- Selected text
# # #

Even if all the prosecution gets is a hung jury, that’s a “win” for the prosecution; re-trial would be certain.
The Kyle Rittenhouse trial is rapidly entering the end-game, with the jury to receive its instructions on the charges on Monday morning, followed by the closing arguments of the prosecution and defense, and finally the beginning of jury deliberations sometime in the afternoon.
Given the strength of Kyle’s core claim of self-defense, and the weakness of the State’s attacks on that legal defense, it seems worth taking a look at the last desperate effort the prosecution is making to try to drag something resembling a win out of this smoking pile of a trial–and that’s to sell an incredibly weakly supported argument of provocation to at least a single juror interested in accepting such nonsense.
Kyle’s Core Claim of Self-Defense Is Extremely Robust
Kyle Rittenhouse’s legal defense to the use-of-force charges against him is, of course, centered on the privilege of self-defense under Wisconsin law. Having properly raised this legal defense at the start of these proceedings, the burden is now on the State to disprove self-defense beyond a reasonable doubt. That doesn’t mean the State has to disprove self-defense in its entirety—it merely means the state has to disprove any one of the four required elements of self-defense.
There are four core elements of self-defense under Wisconsin law that are possible targets of attack by the prosecution: Innocence, Imminence, Proportionality, and Reasonableness. I also mentioned that the fifth element of self-defense, Avoidance, does not generally apply in Wisconsin, in that there is no generalized legal duty to retreat before you can act in otherwise lawful self-defense.
As I’ve written extensively over the eight days of trial testimony the State has offered little or no evidence attacking any of the four core elements of Rittenhouse’s claim of self-defense, and certainly not evidence beyond a reasonable doubt. They did not do so for the perfectly good reason that they have no such evidence.
Provocation: Last, Desperate Gasp of a Flailing Prosecution
There is, however, what might be thought of as a “back door” avenue of attack on self-defense, and that target becomes available where the defendant can be said to have provoked the attack against which he then defended himself. Generally, I treat provocation as a facet of the element of Innocence, but Wisconsin law breaks it out as if it were a separate element, so that’s how I’ll treat it here.
If we had any doubt what the form of attack the prosecution will bring to bear in their closing argument on Monday, that was resolved during yesterday’s conference hearing—the meeting in court, outside the presence of the jury, in which the parties argue over the precise instructions that will be given to the jury for use in their deliberations.
The prosecution’s attack will come in the form of the legal doctrine of provocation.
It’s worth noting that the jury can effectively only find the defendant guilty based upon a jury instruction that they have received from the judge. An instruction withheld from the jury necessarily withholds a path to conviction. Conversely, an instruction provided to the jury necessarily provides an additional path to conviction. (Obviously, I’m talking about criminal charge instructions here, not defense instructions.)
Yesterday the State informed the court that they wanted the jury to receive the Wisconsin criminal jury instruction (WCJI) on provocation in the context of self-defense, which is known by its identifying number, WCJI 815. The defense, naturally, argued against this instruction, attempting to deny the State this path to a conviction.
The State, however, won that argument. Accordingly, the jury will be instructed on the law of provocation—and therefore, the jury has been given a provocation-based path to conviction.
This was a critical win for the prosecution. The self-defense-based defense narratives on each of the use-of-force charges against Kyle are all very robust, and not readily subject to disproof beyond a reasonable doubt.

# # #

- Provided data
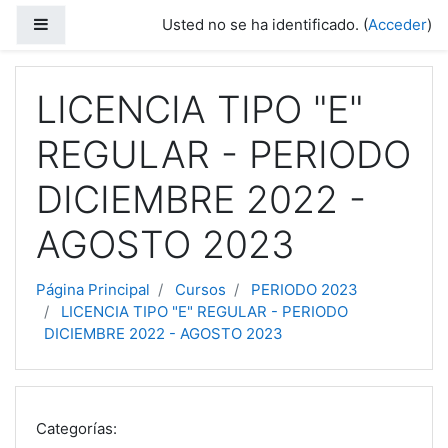
Salta al contenido principal
Panel lateral
Usted no se ha identificado. (
Acceder
)
LICENCIA TIPO "E"
REGULAR - PERIODO
DICIEMBRE 2022 -
AGOSTO 2023
Página Principal
Cursos
PERIODO 2023
LICENCIA TIPO "E" REGULAR - PERIODO
DICIEMBRE 2022 - AGOSTO 2023
Categorías: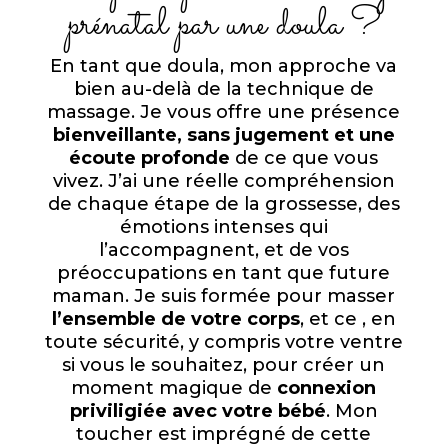
prénatal par une doula ?
En tant que doula, mon approche va
bien au-delà de la technique de
massage. Je vous offre une présence
bienveillante, sans jugement et une
écoute profonde
de ce que vous
vivez. J’ai une réelle compréhension
de chaque étape de la grossesse, des
émotions intenses qui
l’accompagnent, et de vos
préoccupations en tant que future
maman. Je suis formée pour masser
l’ensemble de votre corps
, et ce , en
toute sécurité, y compris votre ventre
si vous le souhaitez, pour créer un
moment magique de
connexion
priviligiée avec votre bébé
. Mon
toucher est imprégné de cette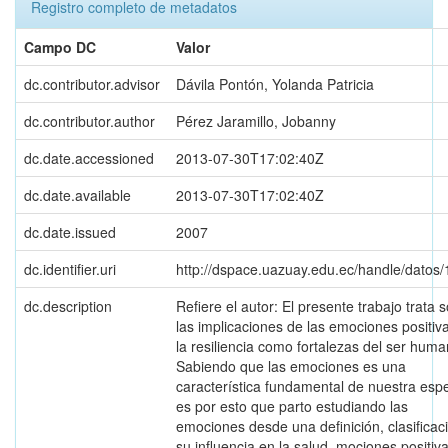
Registro completo de metadatos
Campo DC
Valor
dc.contributor.advisor
Dávila Pontón, Yolanda Patricia
dc.contributor.author
Pérez Jaramillo, Jobanny
dc.date.accessioned
2013-07-30T17:02:40Z
dc.date.available
2013-07-30T17:02:40Z
dc.date.issued
2007
dc.identifier.uri
http://dspace.uazuay.edu.ec/handle/datos
dc.description
Refiere el autor: El presente trabajo trata 
las implicaciones de las emociones positiv
la resiliencia como fortalezas del ser huma
Sabiendo que las emociones es una
característica fundamental de nuestra espe
es por esto que parto estudiando las
emociones desde una definición, clasificac
su influencia en la salud, mociones positiva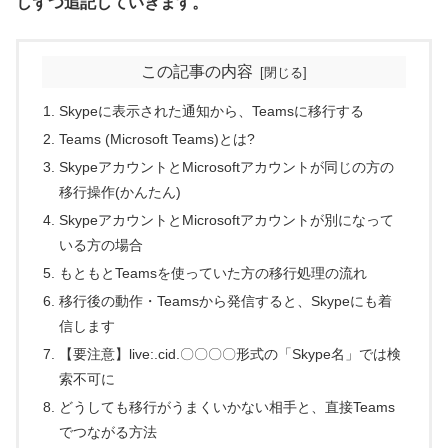
しずつ追記していきます。
この記事の内容
Skypeに表示された通知から、Teamsに移行する
Teams (Microsoft Teams)とは?
SkypeアカウントとMicrosoftアカウントが同じの方の
移行操作(かんたん)
SkypeアカウントとMicrosoftアカウントが別になって
いる方の場合
もともとTeamsを使っていた方の移行処理の流れ
移行後の動作・Teamsから発信すると、Skypeにも着
信します
【要注意】live:.cid.〇〇〇〇形式の「Skype名」では検
索不可に
どうしても移行がうまくいかない相手と、直接Teams
でつながる方法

# # #

- Request 1
Rewrite the part of the Rittenhouse trial commentary that begins with the words "If we had any" and ends after "not defense instructions.)", replacing "conference hearing" with "instruction conference".
- Request 2
According to the Rittenhouse trial commentary, what is the identifying number of the Wisconsin criminal jury instruction on provocation in the context of self-defense?
- Request 3
For each statement below, answer yes or no according to the Rittenhouse trial commentary, and quote the words of the commentary that decide it.
(a) Wisconsin law imposes a generalized legal duty to retreat before a person may act in self-defense.
(b) The defense argued against giving the jury the provocation instruction.
(c) The State must disprove self-defense in its entirety.

- Exercise solution 1
If we had any doubt what the form of attack the prosecution will bring to bear in their closing argument on Monday, that was resolved during yesterday’s instruction conference—the meeting in court, outside the presence of the jury, in which the parties argue over the precise instructions that will be given to the jury for use in their deliberations.
The prosecution’s attack will come in the form of the legal doctrine of provocation.
It’s worth noting that the jury can effectively only find the defendant guilty based upon a jury instruction that they have received from the judge. An instruction withheld from the jury necessarily withholds a path to conviction. Conversely, an instruction provided to the jury necessarily provides an additional path to conviction. (Obviously, I’m talking about criminal charge instructions here, not defense instructions.)

- Exercise solution 2
WCJI 815.

- Exercise solution 3
(a) No: "there is no generalized legal duty to retreat before you can act in otherwise lawful self-defense."
(b) Yes: "The defense, naturally, argued against this instruction, attempting to deny the State this path to a conviction."
(c) No: "That doesn’t mean the State has to disprove self-defense in its entirety—it merely means the state has to disprove any one of the four required elements of self-defense."